Cisco Canada this week opened the doors to its new Toronto Innovation Centre, one of nine such facilities the networking giant has worldwide.
Located at its new headquarters on Toronto’s waterfront, the Innovation Centre aims to provide a place for Cisco, partners, complementary vendors, and customers to come together and work on new solutions. The company has big goals for the new centre, said Bernadette Wightman, president of Cisco Canada. So much so that she’s already informally planning an expansion from its current half-floor footprint.
“The more we bring these ecosystems together and bring these partners together, the better it will be,” Wightman said. “We’re already planning to transform the other half of the floor.”
That would be about on pace with what the company experiences in terms of usage at its other Innovation Centres and corporate briefing centres, said Allison Gleeson, senior vice president of Canada, U.S. and Latin America at Cisco.
“The best problem we have is being full,” she said.”It’s a beautiful thing, and I hope it’s the case here.”
The Centre will be a roll-up-your-sleeves-and-get-to-work environment, not one for tire-kicking cool future technologies, but one for solving current or near-future customer problems.
“Any customer or partner with whom we can work on a real problem together is welcome here,” said Rick Huijbregts, managing director of digital transformation for Cisco Americas.
At an open house showing off the new facility this week, Cisco used three of the facility’s meeting rooms to show off the three main stages with which the Centre is poised to help customers and partners. The first room, themed around “ideation and innovation,” housed a group of students from Toronto-area Cisco Networking Academies. The second room, the solutions lab, offered a variety of innovative offering from 11 different Cisco partner companies — nine of them Canadian — ranging from e-bikes to smart fire hydrants to computerized brain wave recognition and analysis. The third room represented “our Dragon’s Den Boardroom,” showing off the full lifecycle of solution development Cisco envisions — come up with the idea, develop the idea, get the idea funded. Cisco has committed $150 million to Canadian startups and Canadian innovation through venture capital partnerships, and sees many of the new solutions it will be funding coming through the Innovation Centre.
“The future of Canada can’t rely on the ups and downs of the resource sector. We’re betting on the innovation centre, and providing fuel for the rocket ships,” said John Ruffolo, CEO of OMERS Ventures, a Cisco VC partner. He added that working with Cisco provides “intellectual horsepower” in the form of “tens of thousands of people we didn’t have access to before.”
The demonstration also featured live telepresence links to Innovation Centres in Berlin and Rio de Janeiro, the latter of which is the only other Americas-based Innovation Centre in the Cisco network.

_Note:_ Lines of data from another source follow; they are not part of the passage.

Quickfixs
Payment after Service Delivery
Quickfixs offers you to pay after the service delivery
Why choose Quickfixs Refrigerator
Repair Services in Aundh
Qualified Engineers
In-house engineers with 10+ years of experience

From the start, it will focus on urban modernization, healthcare, and financial services. And while the temptation was there to define spaces for each of those categories, that wouldn’t prove to be a very innovative way to approach it, Huijbregts said.
“We’re using the technology – the digital media engine – to on-the-fly change the look and feel, and deliver different content to change the conversation,” he said. “We get much more value out of the space that way, and we can constantly innovate without constantly renovating.”
There will be some permanent — or near-permanent — visitors, though. Cisco has announced a partnership with TD Bank to work together on innovation in terms of customer and employee experience in the financial sector. Paul Milkman, senior vice president and CIO of TD, said the vision is to bring the “green comfy chair” experience profiled in the bank’s various ads to the digital experience it provides.
“We’re going where our customers are going to give them the best possible experience,” he said. “We’re off to a good start, but there’s still much more to do.”
The grand opening was attended by a variety of top partners and customers, as well as government officials including Toronto mayor John Tory, Ontario minister of research and innovation Reza Moridi, and federal minister of small business Bardish Chaggar.
“I want Toronto to be home of the game changers,” Tory said. “When they talk about things that are disruptive, they’ll say they came from here. This is nation-building and city-building at its best.”
A departure from Cisco’s meeting room naming system, which tends to use place names, the Innovation Centre rooms are named after innovation leaders throughout time, ranging from World Wide Web founder Tim Berners-Lee to electrical pioneer Nikola Tesla to inventor and actress Heddy Lamarr. Those names are important, said Wightman. But not as important as the names yet to come through the doors to those rooms.
“The question isn’t what the name on the room is today, it’s what the name on the room is going to be tomorrow,” she said.